--- ENTRIES PROVIDED Enclosed Below ---

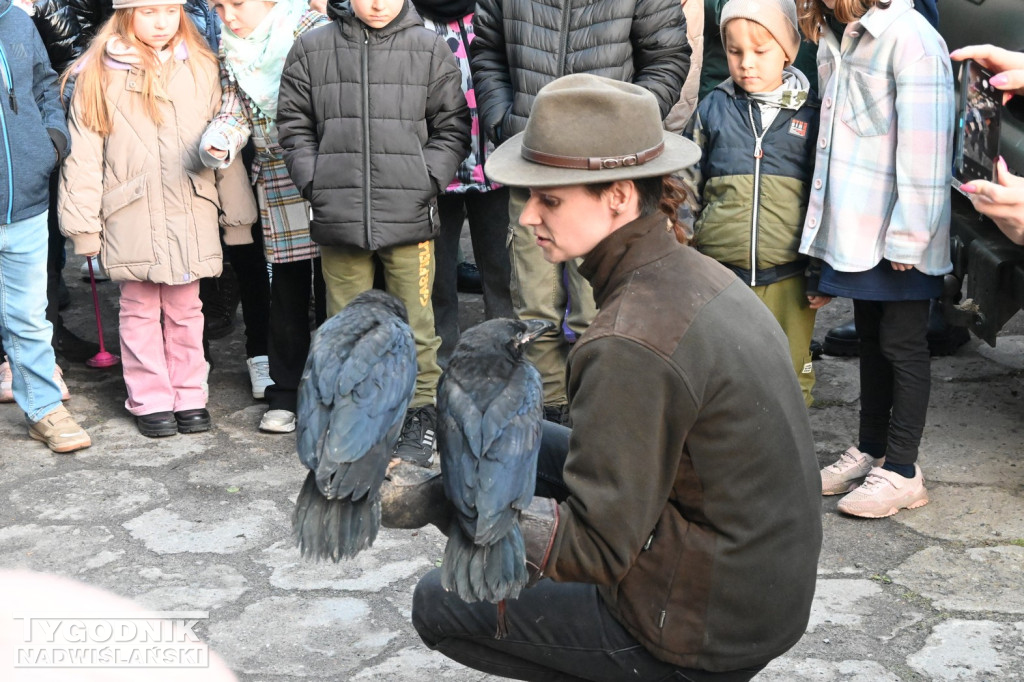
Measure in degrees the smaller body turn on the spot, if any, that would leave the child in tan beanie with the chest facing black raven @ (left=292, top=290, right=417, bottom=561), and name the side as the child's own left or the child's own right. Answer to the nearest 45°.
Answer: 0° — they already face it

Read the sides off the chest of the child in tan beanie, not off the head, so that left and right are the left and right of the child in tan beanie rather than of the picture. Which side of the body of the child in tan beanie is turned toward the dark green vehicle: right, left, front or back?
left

--- End of Enclosed ENTRIES PROVIDED ---
--- ENTRIES PROVIDED Enclosed Below ---

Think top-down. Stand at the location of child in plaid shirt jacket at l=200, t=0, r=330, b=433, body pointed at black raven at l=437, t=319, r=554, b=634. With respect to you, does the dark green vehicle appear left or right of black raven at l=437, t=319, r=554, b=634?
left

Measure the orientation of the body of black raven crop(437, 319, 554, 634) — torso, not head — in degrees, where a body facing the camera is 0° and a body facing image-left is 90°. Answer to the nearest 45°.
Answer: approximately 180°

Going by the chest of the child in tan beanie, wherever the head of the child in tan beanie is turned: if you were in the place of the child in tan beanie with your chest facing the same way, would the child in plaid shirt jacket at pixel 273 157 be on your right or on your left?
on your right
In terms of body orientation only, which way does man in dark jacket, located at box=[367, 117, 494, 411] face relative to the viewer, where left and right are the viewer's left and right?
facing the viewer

--- End of Enclosed ENTRIES PROVIDED ---

-- ASSIGNED TASK --
Express the part of the material that opens with the line containing "In terms of" and closes with the line containing "facing the viewer" as a JSON list of strings, one string per line and no strings for blank lines.

-- THE COMPLETED TASK --
[
  "In terms of body orientation only, which way does man in dark jacket, located at box=[367, 117, 494, 411] face relative to the viewer, where left and right are the viewer's left and right?",
  "facing the viewer"
]